:: Text block ::
- - -

Test your connection ::  http://www.speedtest.net


----------



## PVTCaboose1337 (Dec 12, 2010)

This is not news to me.  

However, pay tens of thousands of dollars a year to go to a university, and you get this:


----------



## MT Alex (Dec 12, 2010)

Check it
http://www.generalnonsense.net/showthread.php?t=4725


----------



## theonedub (Dec 12, 2010)

Lets find a way to get some of the ancient copper infrastructure replaced, that would help improve these numbers.


----------



## Mussels (Dec 12, 2010)

wow Australians are fucked then, 90% of people are on 256/64, 512/128 or 1500/256 connections around here.


most of those get shaped to 64/64 after downloading measly amounts like 10GB per month, as well.


that $10 a month plan newtekie mentioned is his first post WOULD BE FUCKING AWESOME.


----------



## segalaw19800 (Dec 12, 2010)

Mussels said:


> wow Australians are fucked then, 90% of people are on 256/64, 512/128 or 1500/256 connections around here.
> 
> 
> most of those get shaped to 64/64 after downloading measly amounts like 10GB per month, as well.
> ...


----------



## blu3flannel (Dec 12, 2010)

That's not fair, I want a decent upload speed.


----------



## newtekie1 (Dec 12, 2010)

PVTCaboose1337 said:


> This is not news to me.
> 
> However, pay tens of thousands of dollars a year to go to a university, and you get this:
> 
> [url]http://www.speedtest.net/result/1067262905.png[/URL]



Or I can save the tens of thousands and just spend $100 a month for this:






But I really wish FIOS would come to my area.

- - -

:: Information supplied ::
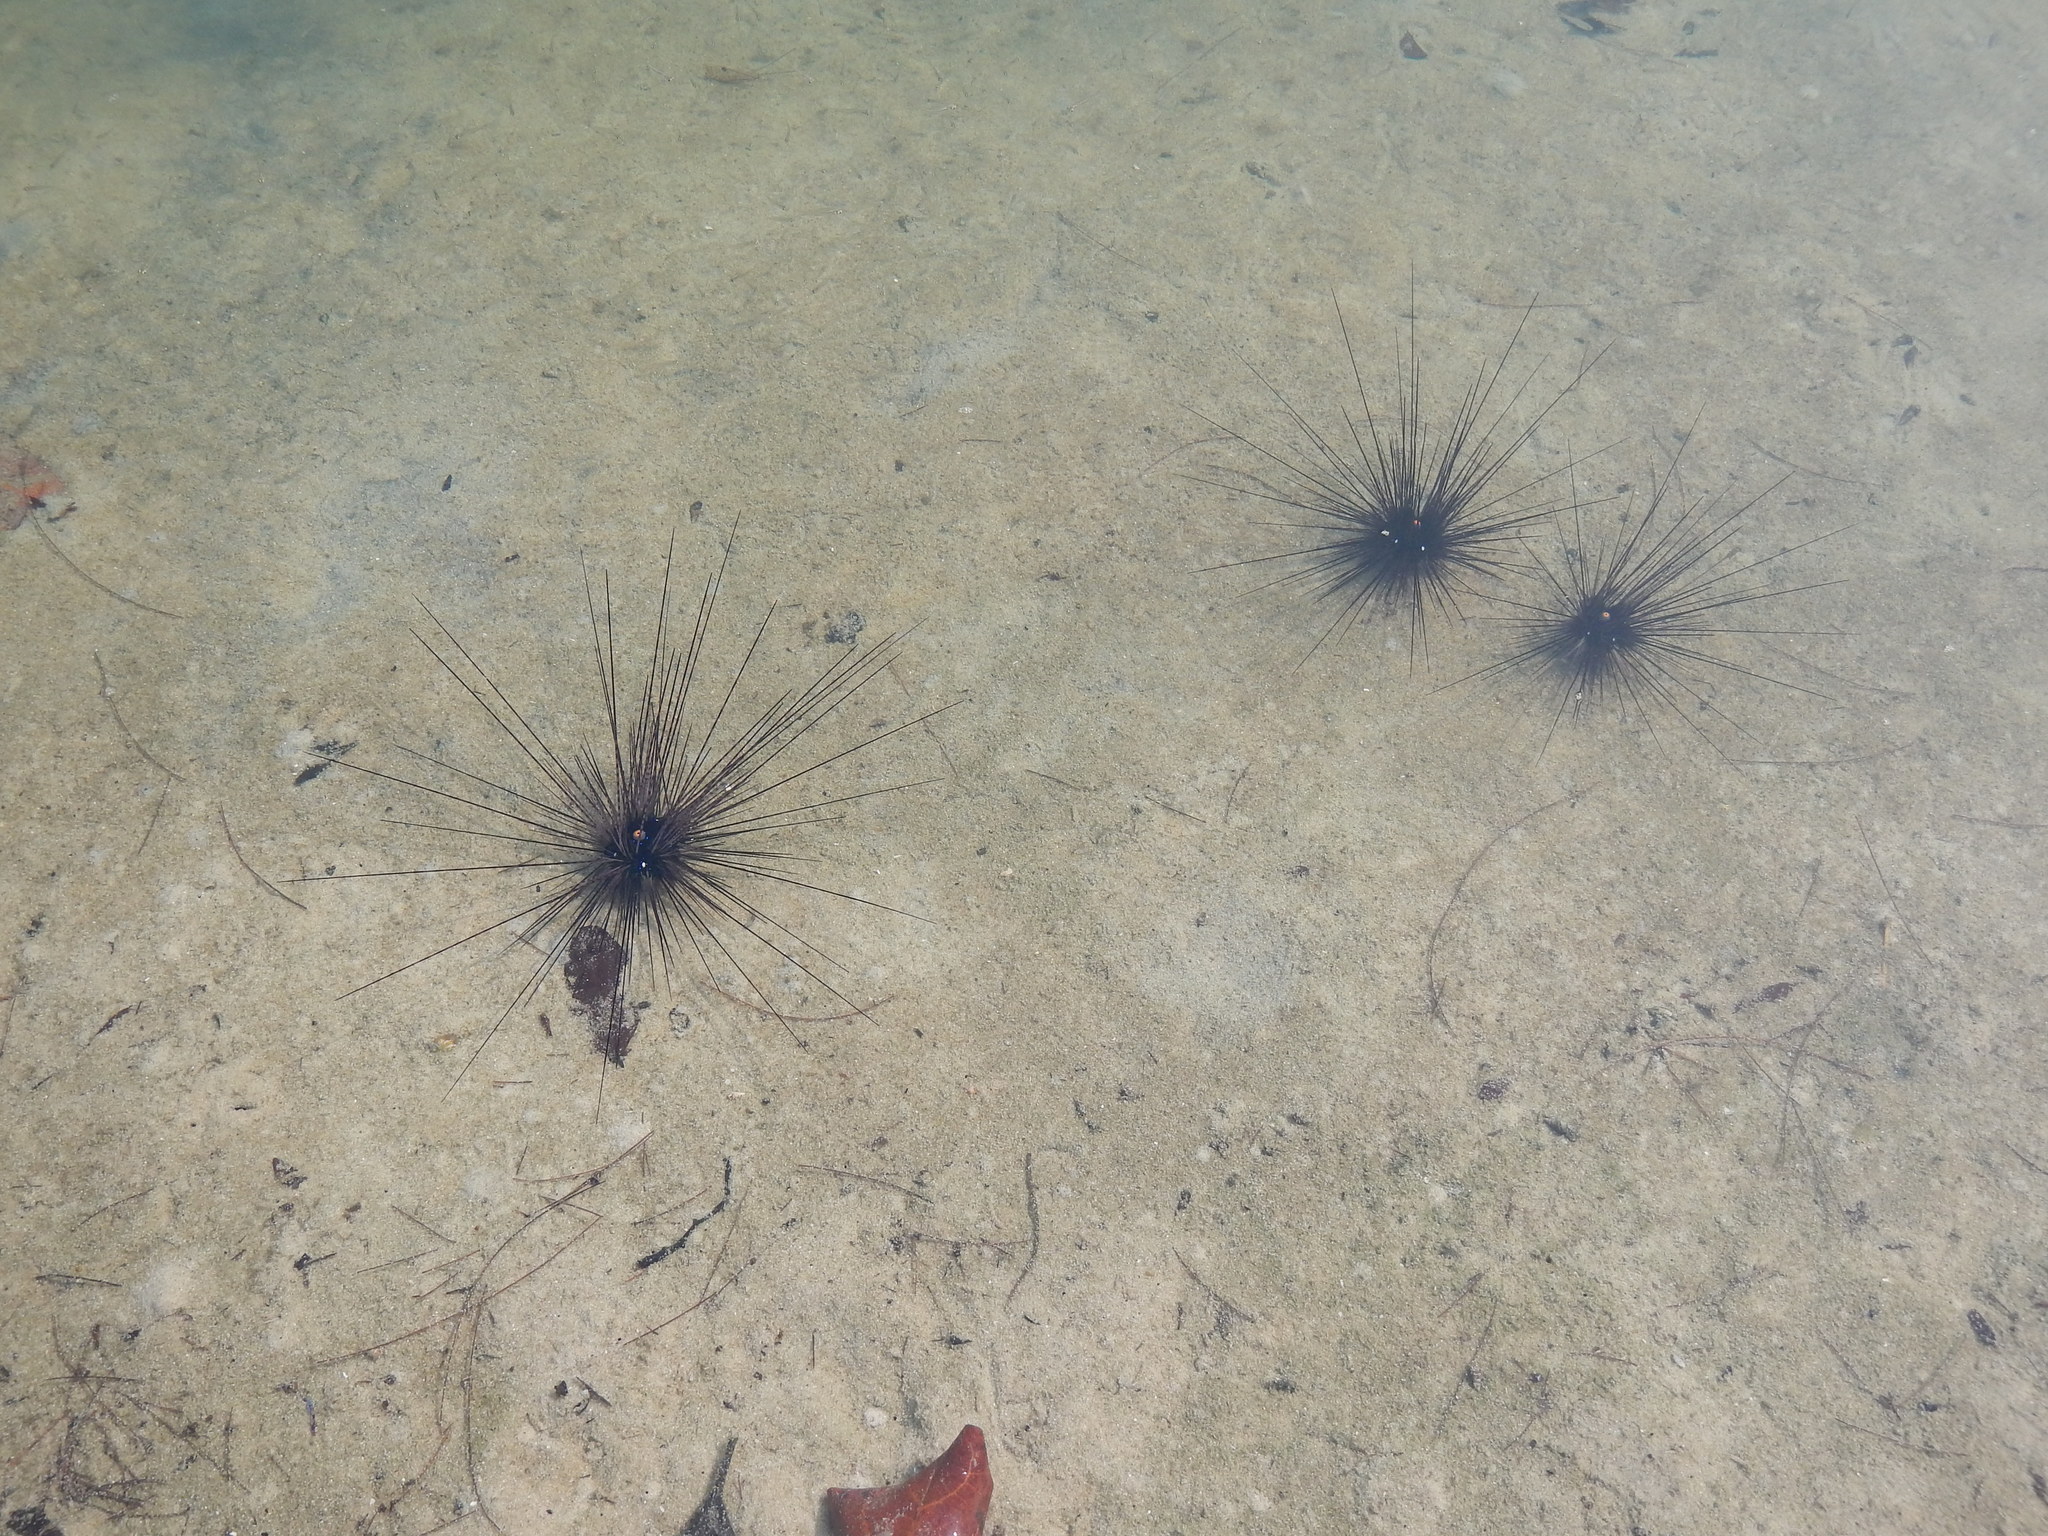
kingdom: Animalia
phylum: Echinodermata
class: Echinoidea
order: Diadematoida
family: Diadematidae
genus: Diadema
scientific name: Diadema setosum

- - -

:: Problem details ::
In the forum thread about internet speeds, which usernames appear as post headings? Give each one once.

:: Exercise solution ::
PVTCaboose1337, MT Alex, theonedub, Mussels, segalaw19800, blu3flannel, newtekie1